------ Document extract ------

LIME PARK

Restoration of the old Generating Station as a Museum in honour of one of the most creative geniuses alive today

 

 

LIME PARK is a small country estate in Sussex with a surprising history. Augustus Hare lived in Lime House with his mother from about 1835 to 1860, he was the first truly creative person to inhabit the Park; Lime Park's first claim to fame. 

 

 

From 1909 the Baron de Roemer purchased the estate and began generating electricity for the village of Herstmonceux. This milestone in the development of what would later become the national grid, would put Lime Park on the map with the Generating buildings becoming important as a surviving Monument under the limited protections afforded by an English Heritage Monument Protection Programme. Lime Park's second claim to fame.

 

The gatehouse known as East Lodge is a Grade II listed building.

 

The Park is now divided into several plots with different owners as detailed below. Should any entry not be correct please email the site publishers for correction.

 

After 1952, the main house was divided into four smaller units to form a terraced row of houses. The former stables were converted to residential use.

 

In 1982 the generating buildings were separated from 'Lime.' Sussex inventor Nelson Kruschandl, used the building as his home and workshops, creating numerous vehicles, and other inventions, some of which attracted patents. This is Lime Park's third claim to fame.

 

In March of 1985 Wickens Estates Limited transferred management of the shared driveway to Lime Park Estates Limited, company number 01893712:  Lime Park Estates Limited according to companies house this is a residents property management company, code: 98000.  But that may not be strictly accurate, where many of the residents are not represented and this company works against the interests of some of those who are not represented, and who the present directors of the company refuse to admit to the board. In our view that is not the way a residents property management company should operate - if it is to be lawful.

 

In 2011 Lime Park Heritage Trust received information of a museum in France as to the striking similarity between the work of inventor Kruschandl and Leonardo da Vinci, to include drawings and painting.

 

Wickens Estates Limited changed their name in March of 1987 to:-

 

STORE PROPERTY DEVELOPMENTS LIMITED
41 EASTCHEAP 
LONDON 
EC3M 1DT  (Registered Office)
Company No. 00463356

Previous Names:
Date of change Previous Name
05/03/1987 WICKENS ESTATES LIMITED

Company Type: Private Limited Company
Nature of Business (SIC):
68100 - Buying and selling of own real estate
68209 - Other letting and operating of own or leased real estate

Mortgage: Number of charges: 20 ( 0 outstanding / 20 satisfied / 0 part satisfied )

------ Data shown ------

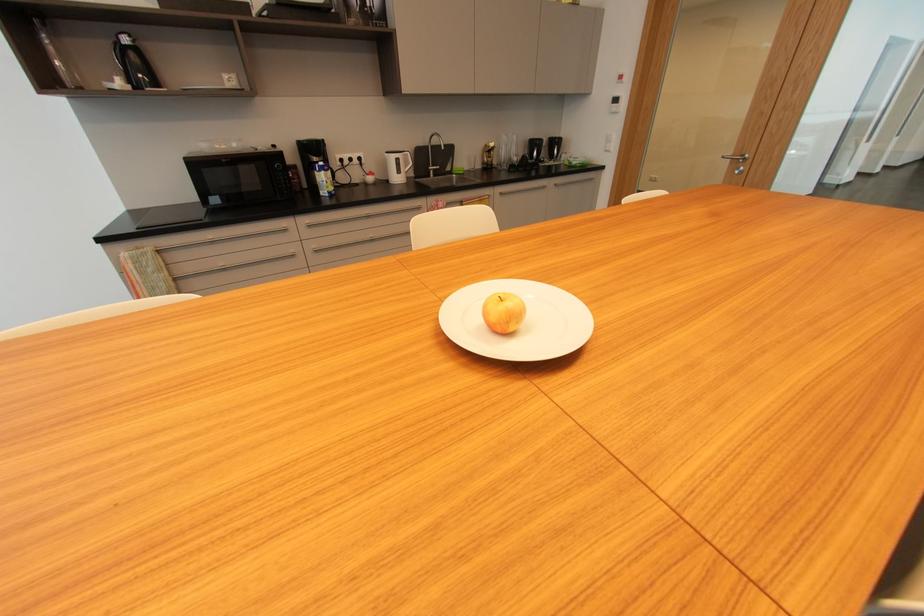
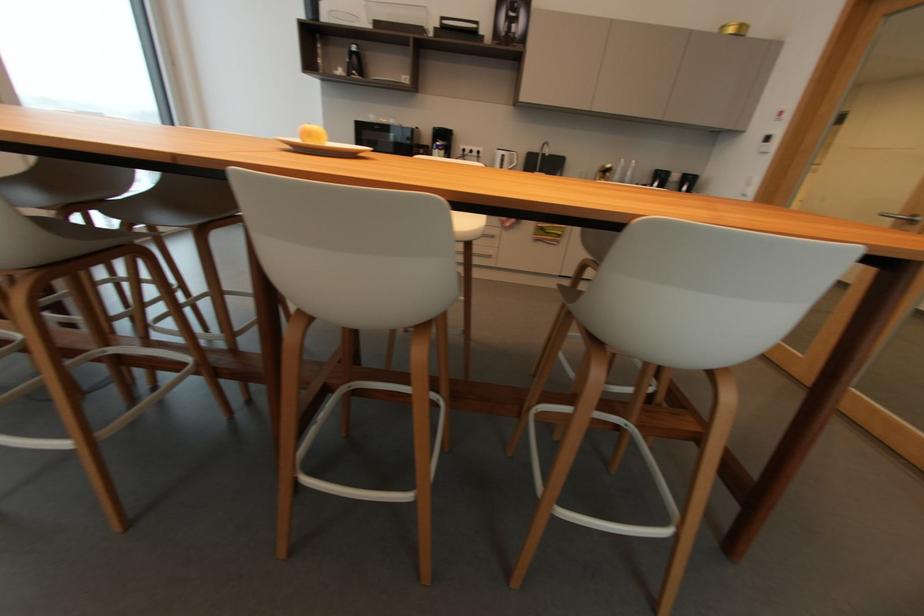
Locate, in the second image, the point that corresponds to point (733, 160) in the first image.

(896, 219)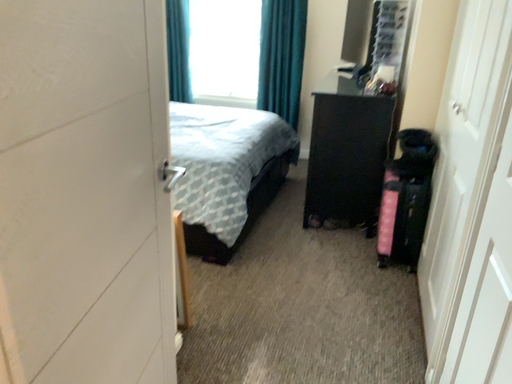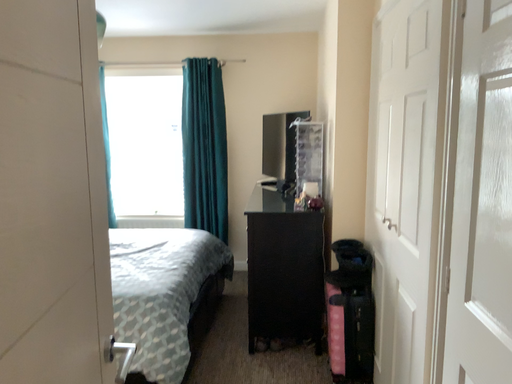
Question: How did the camera likely rotate when shooting the video?

Choices:
 (A) rotated downward
 (B) rotated upward

Answer: (B)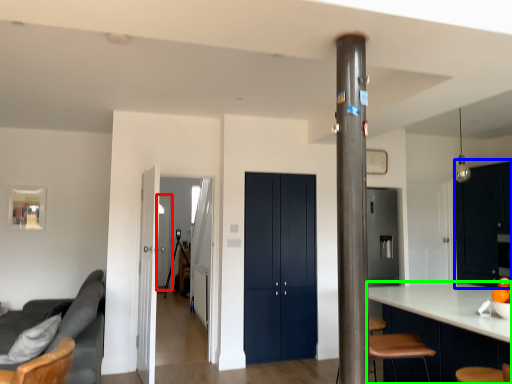
Question: Based on their relative distances, which object is nearer to glass door (highlighted by a red box)? Choose from dresser (highlighted by a blue box) and cabinetry (highlighted by a green box).

Choices:
 (A) dresser
 (B) cabinetry

Answer: (A)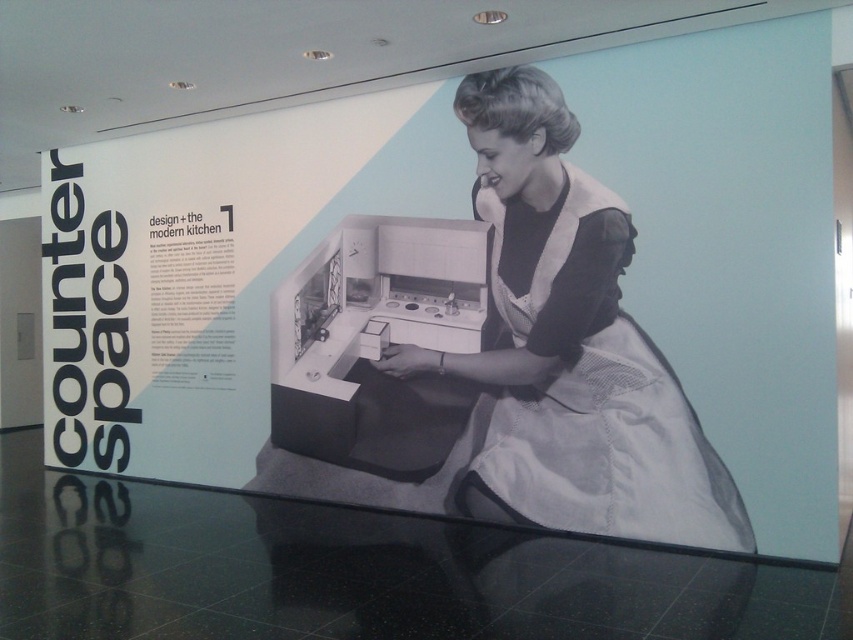
Question: Based on their relative distances, which object is farther from the transparent glass table at lower center?

Choices:
 (A) metallic stove at center
 (B) black fabric apron at center

Answer: (A)

Question: Can you confirm if transparent glass table at lower center is positioned above black fabric apron at center?

Choices:
 (A) yes
 (B) no

Answer: (B)

Question: Can you confirm if black fabric apron at center is wider than metallic stove at center?

Choices:
 (A) no
 (B) yes

Answer: (B)

Question: Does transparent glass table at lower center have a greater width compared to metallic stove at center?

Choices:
 (A) no
 (B) yes

Answer: (B)

Question: Considering the real-world distances, which object is farthest from the transparent glass table at lower center?

Choices:
 (A) black fabric apron at center
 (B) metallic stove at center

Answer: (B)

Question: Which of the following is the farthest from the observer?

Choices:
 (A) transparent glass table at lower center
 (B) black fabric apron at center
 (C) metallic stove at center

Answer: (C)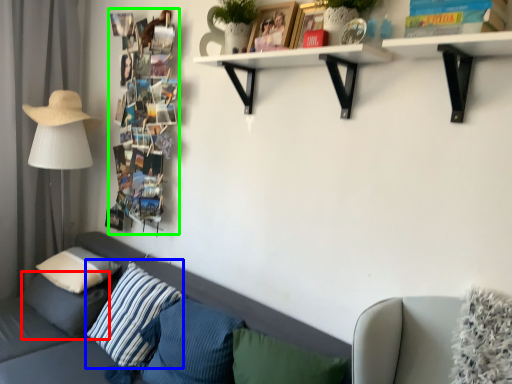
Question: Which object is positioned closest to pillow (highlighted by a red box)? Select from pillow (highlighted by a blue box) and book (highlighted by a green box).

Choices:
 (A) pillow
 (B) book

Answer: (A)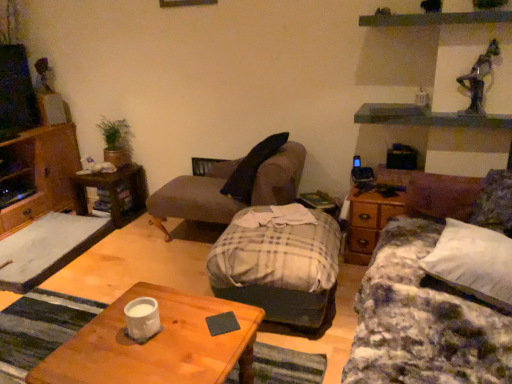
Question: Is plaid fabric studio couch at center, which is counted as the 2th studio couch, starting from the right, positioned before plaid fabric studio couch at center, marked as the second studio couch in a left-to-right arrangement?

Choices:
 (A) no
 (B) yes

Answer: (A)

Question: From the image's perspective, is plaid fabric studio couch at center, which is counted as the 2th studio couch, starting from the right, located above plaid fabric studio couch at center, the first studio couch in the right-to-left sequence?

Choices:
 (A) yes
 (B) no

Answer: (A)

Question: Is plaid fabric studio couch at center, which is the 1th studio couch in left-to-right order, at the right side of plaid fabric studio couch at center, marked as the second studio couch in a left-to-right arrangement?

Choices:
 (A) no
 (B) yes

Answer: (A)

Question: Does plaid fabric studio couch at center, which is the 1th studio couch in left-to-right order, have a greater width compared to plaid fabric studio couch at center, the first studio couch in the right-to-left sequence?

Choices:
 (A) no
 (B) yes

Answer: (A)

Question: Is plaid fabric studio couch at center, which is counted as the 2th studio couch, starting from the right, bigger than plaid fabric studio couch at center, marked as the second studio couch in a left-to-right arrangement?

Choices:
 (A) yes
 (B) no

Answer: (B)

Question: From the image's perspective, is wooden side table at right positioned above or below white soft pillow at right?

Choices:
 (A) above
 (B) below

Answer: (A)

Question: Which is correct: wooden side table at right is inside white soft pillow at right, or outside of it?

Choices:
 (A) outside
 (B) inside

Answer: (A)

Question: In terms of height, does wooden side table at right look taller or shorter compared to white soft pillow at right?

Choices:
 (A) tall
 (B) short

Answer: (A)

Question: Is wooden side table at right in front of or behind white soft pillow at right in the image?

Choices:
 (A) front
 (B) behind

Answer: (B)

Question: Based on their sizes in the image, would you say wooden side table at right is bigger or smaller than plaid fabric studio couch at center, which is the 1th studio couch in left-to-right order?

Choices:
 (A) big
 (B) small

Answer: (B)

Question: In the image, is wooden side table at right positioned in front of or behind plaid fabric studio couch at center, which is counted as the 2th studio couch, starting from the right?

Choices:
 (A) behind
 (B) front

Answer: (A)

Question: Which is correct: wooden side table at right is inside plaid fabric studio couch at center, which is the 1th studio couch in left-to-right order, or outside of it?

Choices:
 (A) inside
 (B) outside

Answer: (B)

Question: From the image's perspective, relative to plaid fabric studio couch at center, which is the 1th studio couch in left-to-right order, is wooden side table at right above or below?

Choices:
 (A) above
 (B) below

Answer: (A)

Question: Relative to plush brown chaise at center, is white matte coffee cup at lower left in front or behind?

Choices:
 (A) behind
 (B) front

Answer: (B)

Question: Considering the positions of white matte coffee cup at lower left and plush brown chaise at center in the image, is white matte coffee cup at lower left taller or shorter than plush brown chaise at center?

Choices:
 (A) short
 (B) tall

Answer: (A)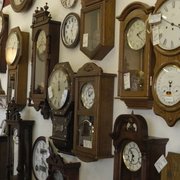
I want to click on double clock, so click(169, 37), click(173, 78).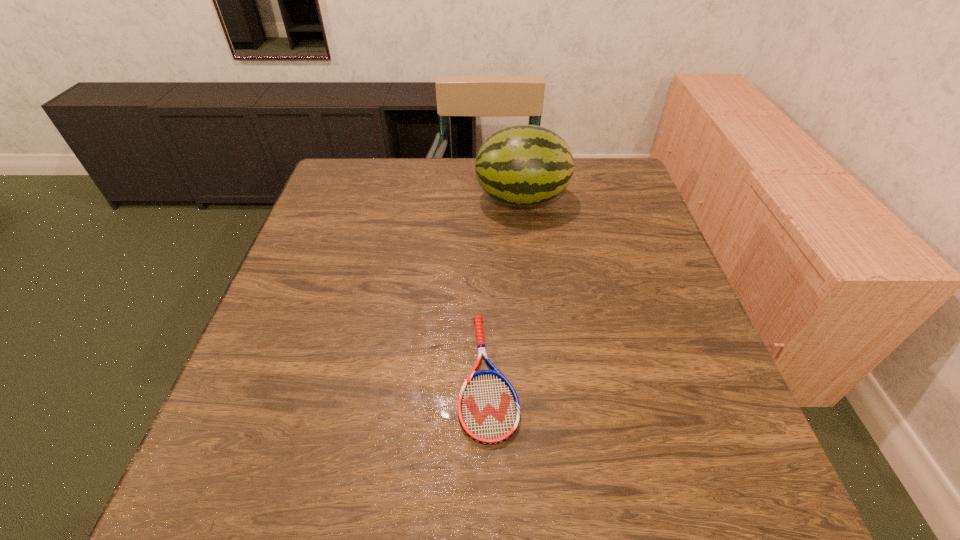
The image size is (960, 540). I want to click on vacant area at the near edge, so click(x=645, y=464).

At what (x,y) coordinates should I click in order to perform the action: click on vacant position at the left edge of the desktop. Please return your answer as a coordinate pair (x, y). Looking at the image, I should click on (276, 299).

Find the location of a particular element. The height and width of the screenshot is (540, 960). vacant space at the right edge of the desktop is located at coordinates (636, 291).

Find the location of a particular element. vacant point at the far right corner is located at coordinates (577, 169).

Identify the location of blank area at the near right corner. The height and width of the screenshot is (540, 960). (708, 482).

Locate an element on the screen. This screenshot has height=540, width=960. vacant point that satisfies the following two spatial constraints: 1. at the stem end of the taller object; 2. on the front side of the shorter object is located at coordinates (541, 375).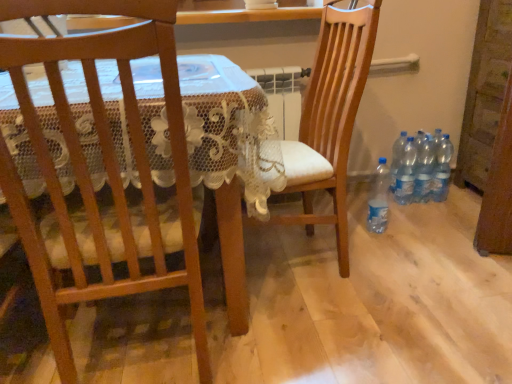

------

- Brief 1
Please translate this sentence from the Lime Park page into French: "The gatehouse known as East Lodge is a Grade II listed building."
- Brief 2
According to the Lime Park page, who lived in Lime House with his mother from about 1835 to 1860?
- Brief 3
Pick up the Lime Park page after its last line and keep writing it.

- Expected answer 1
La maison de gardien connue sous le nom d'East Lodge est un bâtiment classé Grade II.

- Expected answer 2
Augustus Hare.

- Expected answer 3
Last Members List: 27/11/2012

 

The date of incorporation of Lime Park Estate Limited is just 3 days after Wickens Estates Limited changed their name to Store Property Developments Limited, shortly after which Lime Park Estate Limited, having taken over the administration of the shared drive in Lime Park, commenced action against Nelson Kruschandl for the lopping of a tree, amongst other claims. There can be little doubt from the date and timing of these company transactions, that certain owners in Lime Park, wished to acquire the power to take an action against this other owner, and to deny that other owner any say in the matter. 

 

Unfortunately for Lime Park Estate Limited, the tree they were complaining about turned out to be dead, for which removal was good husbandry according to a leading local tree specialist. Not only that, the dead holly was not even within the boundaries of Lime Park. Other issues were untested, where Lime Park Estate Limited failed to continue with their action - presumably to avoid costs consequences.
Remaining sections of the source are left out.